Zhou, who served as premier until his death in 1976, advocated a pragmatic policy towards Hong Kong. He criticised ultra-leftists in Beijing and officials from the Hong Kong branch of Xinhua News Agency, China’s de facto embassy in Hong Kong at the time, for having “mistakenly instigated” the 1967 riots in the then British colony.
If Zhou could show empathy for a young hippie who indulged in “corrupt bourgeois ways of life”, why can’t central government officials today show more understanding of the rebellious youth in Hong Kong?
There is a growing sense of alienation among the city’s young people towards the mainland and some are influenced by ideas of separatism.
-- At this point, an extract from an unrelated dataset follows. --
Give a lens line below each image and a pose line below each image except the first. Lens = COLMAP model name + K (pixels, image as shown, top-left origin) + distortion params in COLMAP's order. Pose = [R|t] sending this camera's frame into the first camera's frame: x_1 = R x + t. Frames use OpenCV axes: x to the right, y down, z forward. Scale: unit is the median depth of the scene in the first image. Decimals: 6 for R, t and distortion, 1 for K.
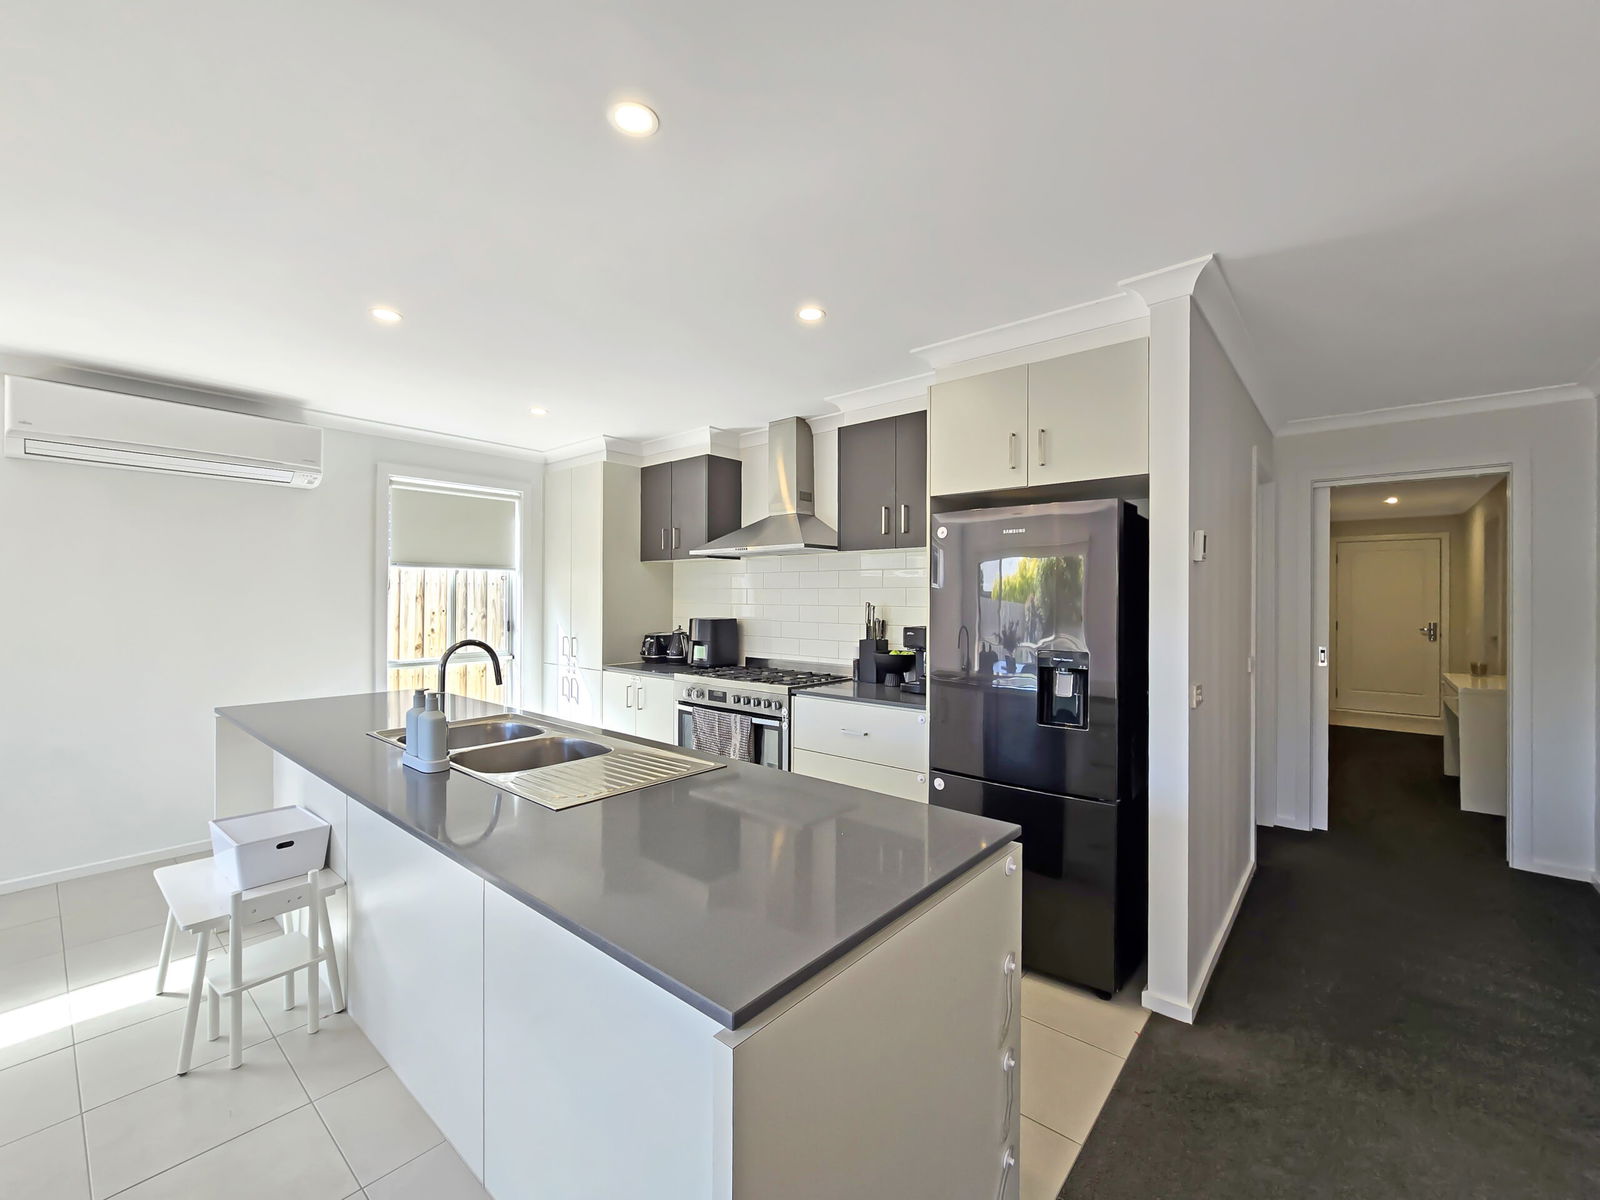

Instead of delivering lectures and blaming them as “rubbish youth”, as some pro-establishment figures have done since the Occupy Central protests, mainland officials should strive to better understand the root of such anti-mainland sentiment.
Like their cohorts elsewhere, internet-savvy young people in the city are more critical on social and political issues. Beijing’s hardline approach on Hong Kong affairs and the perceived erosion of the “one country, two systems” model are fanning the fire of rebellion for some. Mainland officials cannot brush aside this fact.
As rightly observed by Hong Kong and Macau Affairs Office deputy director Feng Wei in an interview with the Post in March, advocates of separatism and Hong Kong independence are a minority, but their views have been magnified.
Both Beijing and Hong Kong activists should heed the words of the Confucian sage Mencius: “It requires a perfectly virtuous prince to be able, with a great country, to serve a small one. It requires a wise prince to be able, with a small country, to serve a large one.” In other words, the more powerful side should handle its ties with the weaker side with benevolence, while the weaker side should have wisdom in its dealings with the more powerful side.
Mencius’ insight, penned nearly 2,500 years ago, sheds light on how to strike a balance between “one country” and “two systems”.
Like it or not, Beijing and Hong Kong – in particular, the city’s opposition camp – are not on equal footing in terms of power and strength. Repeated challenges to Beijing’s bottom line, such as by openly advocating separatism and even independence, will only play into the hands of ideologues in Beijing who would love to play hardball with Hong Kong.